General merchandise retailer Argos has today reported a 1.9 per cent rise in like-for-like (LFL) sales in its first quarter driven by strong sales of electricals and consumer electronics as the retailer also strengthened its multichannel operations.
For the 13 weeks ended June 1st 2013, total sales increased 1.2 per cent to £828 million as Argos saw positive performances continues from electronics, electricals and white goods thanks to the popularity of tablets and TVs which “more than offset” declines in weaker performing categories including video gaming and audio, the retailer said.
Commenting on the positive growth, Terry Duddy, CEO of Argos and Homebase owner Home Retail Group, said: “Argos has delivered a good start to the year driven by continued success in consumer electronics and electricals, supported by growing internet and mobile commerce sales.
“Overall, its trading has been consistent with our expectations.”
Last month, Argos posted its first LFL rise in five years as it began its digital overhaul, which will see the retailer close at least 75 stores over the next five years in favour of strengthening its online offering.

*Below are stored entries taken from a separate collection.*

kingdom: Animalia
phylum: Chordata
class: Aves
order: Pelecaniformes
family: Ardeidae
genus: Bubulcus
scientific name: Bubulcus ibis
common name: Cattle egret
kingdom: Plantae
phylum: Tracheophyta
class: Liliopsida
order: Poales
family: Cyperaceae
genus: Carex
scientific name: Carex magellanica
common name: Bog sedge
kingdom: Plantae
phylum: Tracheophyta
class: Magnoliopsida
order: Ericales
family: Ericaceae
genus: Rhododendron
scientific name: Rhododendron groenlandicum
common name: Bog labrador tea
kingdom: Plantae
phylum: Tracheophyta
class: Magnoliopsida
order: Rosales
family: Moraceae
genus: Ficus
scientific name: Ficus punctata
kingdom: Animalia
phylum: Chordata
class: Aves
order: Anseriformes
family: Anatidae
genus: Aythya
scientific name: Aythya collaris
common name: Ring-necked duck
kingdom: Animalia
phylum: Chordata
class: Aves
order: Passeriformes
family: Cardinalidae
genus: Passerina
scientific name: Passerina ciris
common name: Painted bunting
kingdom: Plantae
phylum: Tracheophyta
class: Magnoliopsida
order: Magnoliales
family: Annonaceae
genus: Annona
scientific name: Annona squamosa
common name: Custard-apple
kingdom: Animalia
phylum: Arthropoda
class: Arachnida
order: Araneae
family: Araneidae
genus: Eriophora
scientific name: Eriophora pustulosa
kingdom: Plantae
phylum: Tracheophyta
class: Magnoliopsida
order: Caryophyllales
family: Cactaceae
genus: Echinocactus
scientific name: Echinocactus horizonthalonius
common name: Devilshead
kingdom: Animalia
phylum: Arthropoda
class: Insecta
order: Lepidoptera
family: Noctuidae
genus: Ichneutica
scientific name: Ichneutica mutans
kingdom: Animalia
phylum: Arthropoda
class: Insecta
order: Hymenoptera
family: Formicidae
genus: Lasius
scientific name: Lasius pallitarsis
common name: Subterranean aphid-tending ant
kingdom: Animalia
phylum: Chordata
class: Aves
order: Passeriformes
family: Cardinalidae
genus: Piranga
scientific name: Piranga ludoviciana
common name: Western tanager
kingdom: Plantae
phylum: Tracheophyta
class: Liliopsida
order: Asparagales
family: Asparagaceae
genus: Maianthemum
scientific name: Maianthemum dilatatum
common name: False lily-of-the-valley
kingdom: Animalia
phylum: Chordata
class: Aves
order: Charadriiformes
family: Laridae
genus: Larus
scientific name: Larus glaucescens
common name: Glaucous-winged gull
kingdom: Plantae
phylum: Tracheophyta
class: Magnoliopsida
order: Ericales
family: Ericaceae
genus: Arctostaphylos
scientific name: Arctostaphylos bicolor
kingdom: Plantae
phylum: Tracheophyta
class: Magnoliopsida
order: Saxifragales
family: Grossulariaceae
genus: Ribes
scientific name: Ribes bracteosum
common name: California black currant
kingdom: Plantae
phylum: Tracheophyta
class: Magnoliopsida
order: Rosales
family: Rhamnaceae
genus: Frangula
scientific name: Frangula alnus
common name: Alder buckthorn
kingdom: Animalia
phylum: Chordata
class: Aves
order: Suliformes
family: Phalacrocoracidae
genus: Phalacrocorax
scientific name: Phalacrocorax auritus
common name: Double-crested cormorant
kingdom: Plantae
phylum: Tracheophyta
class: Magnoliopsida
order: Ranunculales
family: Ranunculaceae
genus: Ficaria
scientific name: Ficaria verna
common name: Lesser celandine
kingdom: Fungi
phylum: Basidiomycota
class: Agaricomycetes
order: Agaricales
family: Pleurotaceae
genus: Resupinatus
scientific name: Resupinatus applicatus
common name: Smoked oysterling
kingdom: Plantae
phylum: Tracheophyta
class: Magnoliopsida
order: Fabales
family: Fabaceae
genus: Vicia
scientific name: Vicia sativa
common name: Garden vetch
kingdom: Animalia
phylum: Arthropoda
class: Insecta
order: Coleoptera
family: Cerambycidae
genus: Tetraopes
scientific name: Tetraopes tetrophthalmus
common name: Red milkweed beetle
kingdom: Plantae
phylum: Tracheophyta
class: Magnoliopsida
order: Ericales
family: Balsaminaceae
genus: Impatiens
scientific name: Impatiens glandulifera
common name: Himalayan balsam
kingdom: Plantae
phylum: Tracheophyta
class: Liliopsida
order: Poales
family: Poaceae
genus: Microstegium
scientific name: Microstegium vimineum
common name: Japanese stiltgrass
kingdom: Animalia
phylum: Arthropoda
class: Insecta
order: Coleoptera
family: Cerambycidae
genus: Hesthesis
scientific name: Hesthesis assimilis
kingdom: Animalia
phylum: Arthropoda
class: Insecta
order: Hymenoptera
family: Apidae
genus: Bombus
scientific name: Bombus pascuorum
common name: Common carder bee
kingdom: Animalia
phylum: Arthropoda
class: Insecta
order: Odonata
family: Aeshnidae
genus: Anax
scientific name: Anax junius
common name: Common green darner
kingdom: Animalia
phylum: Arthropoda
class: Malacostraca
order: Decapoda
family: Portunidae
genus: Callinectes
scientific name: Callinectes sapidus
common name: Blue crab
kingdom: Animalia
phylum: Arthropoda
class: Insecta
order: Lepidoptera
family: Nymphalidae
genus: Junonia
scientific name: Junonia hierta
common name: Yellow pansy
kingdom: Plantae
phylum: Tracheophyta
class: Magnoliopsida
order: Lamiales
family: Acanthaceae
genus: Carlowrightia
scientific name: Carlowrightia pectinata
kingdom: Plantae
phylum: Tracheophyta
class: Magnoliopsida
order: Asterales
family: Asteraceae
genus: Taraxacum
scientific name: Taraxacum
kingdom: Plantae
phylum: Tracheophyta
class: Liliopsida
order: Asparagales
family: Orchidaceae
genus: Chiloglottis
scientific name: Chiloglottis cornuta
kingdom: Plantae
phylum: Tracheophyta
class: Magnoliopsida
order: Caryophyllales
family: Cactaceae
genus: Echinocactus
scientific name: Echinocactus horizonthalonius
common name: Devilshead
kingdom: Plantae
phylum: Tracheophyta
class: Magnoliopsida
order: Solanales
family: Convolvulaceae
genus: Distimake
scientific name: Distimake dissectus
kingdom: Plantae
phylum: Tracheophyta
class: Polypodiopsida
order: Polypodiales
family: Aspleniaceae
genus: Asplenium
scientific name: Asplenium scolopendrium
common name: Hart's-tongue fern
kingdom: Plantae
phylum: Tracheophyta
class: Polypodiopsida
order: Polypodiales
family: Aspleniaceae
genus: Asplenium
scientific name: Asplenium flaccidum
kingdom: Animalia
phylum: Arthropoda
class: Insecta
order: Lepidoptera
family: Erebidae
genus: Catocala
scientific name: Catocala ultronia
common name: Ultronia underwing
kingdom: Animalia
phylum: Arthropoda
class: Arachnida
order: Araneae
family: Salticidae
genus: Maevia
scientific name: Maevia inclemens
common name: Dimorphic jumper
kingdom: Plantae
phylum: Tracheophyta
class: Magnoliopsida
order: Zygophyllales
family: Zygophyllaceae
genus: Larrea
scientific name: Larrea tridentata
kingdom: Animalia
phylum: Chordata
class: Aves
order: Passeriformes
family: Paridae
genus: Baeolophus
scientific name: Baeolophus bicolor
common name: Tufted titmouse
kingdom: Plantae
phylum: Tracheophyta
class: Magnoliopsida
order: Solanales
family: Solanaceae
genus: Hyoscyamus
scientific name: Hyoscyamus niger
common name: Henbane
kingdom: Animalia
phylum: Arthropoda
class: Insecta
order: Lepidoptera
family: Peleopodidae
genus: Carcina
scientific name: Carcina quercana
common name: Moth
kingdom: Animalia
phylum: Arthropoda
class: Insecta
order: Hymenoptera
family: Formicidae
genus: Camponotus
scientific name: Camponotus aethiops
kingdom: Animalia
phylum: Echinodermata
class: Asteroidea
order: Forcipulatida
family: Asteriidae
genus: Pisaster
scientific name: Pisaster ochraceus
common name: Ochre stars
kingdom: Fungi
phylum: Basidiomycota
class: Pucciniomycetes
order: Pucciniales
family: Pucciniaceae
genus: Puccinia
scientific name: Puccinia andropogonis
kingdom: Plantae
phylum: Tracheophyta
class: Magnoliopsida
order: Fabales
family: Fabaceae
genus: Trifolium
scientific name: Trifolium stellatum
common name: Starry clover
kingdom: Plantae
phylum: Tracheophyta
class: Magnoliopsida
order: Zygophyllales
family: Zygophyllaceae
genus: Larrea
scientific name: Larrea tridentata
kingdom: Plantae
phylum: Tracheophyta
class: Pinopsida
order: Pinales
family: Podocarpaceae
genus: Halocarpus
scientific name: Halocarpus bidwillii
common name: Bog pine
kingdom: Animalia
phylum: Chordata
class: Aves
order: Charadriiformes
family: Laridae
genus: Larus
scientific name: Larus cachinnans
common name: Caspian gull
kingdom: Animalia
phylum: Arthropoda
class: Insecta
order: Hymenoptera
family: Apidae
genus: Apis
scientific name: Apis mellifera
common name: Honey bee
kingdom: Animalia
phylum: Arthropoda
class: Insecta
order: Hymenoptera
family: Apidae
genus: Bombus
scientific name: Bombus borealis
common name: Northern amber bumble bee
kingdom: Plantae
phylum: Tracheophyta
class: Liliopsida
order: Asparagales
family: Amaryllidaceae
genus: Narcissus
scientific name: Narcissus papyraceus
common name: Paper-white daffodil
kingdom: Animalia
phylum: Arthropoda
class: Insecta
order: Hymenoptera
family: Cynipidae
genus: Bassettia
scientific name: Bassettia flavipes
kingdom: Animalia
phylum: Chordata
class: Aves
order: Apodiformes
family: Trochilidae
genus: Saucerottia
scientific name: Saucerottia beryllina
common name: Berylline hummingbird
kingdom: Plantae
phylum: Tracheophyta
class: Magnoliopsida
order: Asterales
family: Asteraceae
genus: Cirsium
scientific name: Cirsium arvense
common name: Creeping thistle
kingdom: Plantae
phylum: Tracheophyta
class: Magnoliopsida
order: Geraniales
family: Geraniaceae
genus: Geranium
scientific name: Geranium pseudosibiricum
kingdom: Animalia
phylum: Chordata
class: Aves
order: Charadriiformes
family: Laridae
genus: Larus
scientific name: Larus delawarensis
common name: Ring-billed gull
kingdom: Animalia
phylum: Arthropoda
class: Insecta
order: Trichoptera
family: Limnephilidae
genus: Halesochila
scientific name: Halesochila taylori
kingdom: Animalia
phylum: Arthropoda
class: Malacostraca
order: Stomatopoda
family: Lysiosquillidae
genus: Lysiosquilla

Over the quarter, total internet sales continued to rise, now accounting for 42 per cent of Argos’ total sales while m-commerce sales soared 114 per cent.
While these results are to be applauded given the speed of the ongoing digital turnaround, Retail Consultant at analyst firm Conlumino Liz Faulkner, believes that Argos’ must do more to realise its dream of becoming a digitally-led business.
She warned: “The core driver of Argos’s success, the multichannel model, is vulnerable to replication, especially from rivals at the value-end of the market.
“Tesco and Amazon already offer online ‘marketplace’ formats, which extend choice and price competitiveness.
“In addition, they are both undertaking efforts to increase their physical presence, with Tesco Direct rolling out click and collect across an increasing number of stores, and Amazon offering high street collection points via Lockers and Collect + stores.
“Actions by such competitors are eroding a key point of difference for Argos, a fact these more modest results may be alluding to.
“Argos will need to work on its differentiation if it wishes to remain relevant. Sharper branding, more inspirational online content and greater innovation in product mix will all help towards this goal.”
Home & DIY retailer Homebase also saw LFLs rise over the quarter, up 1.2 per cent following a strong performance across big ticket products.
Total sales grew by 0.2 per cent to £422 million though sales of seasonal products were impacted by adverse weather and represented 40 per cent of total sales while sales of remaining categories “were broadly flat.”
Duddy concluded: “Homebase produced a positive LFL sales performance, however seasonal sales were adversely impacted by the volatile weather and as a result its performance for the quarter was slightly behind our expectations.
“Whilst we expect consumer spending to remain subdued, we are on track with delivering our investment plans to drive the long term development of both Argos and Homebase.”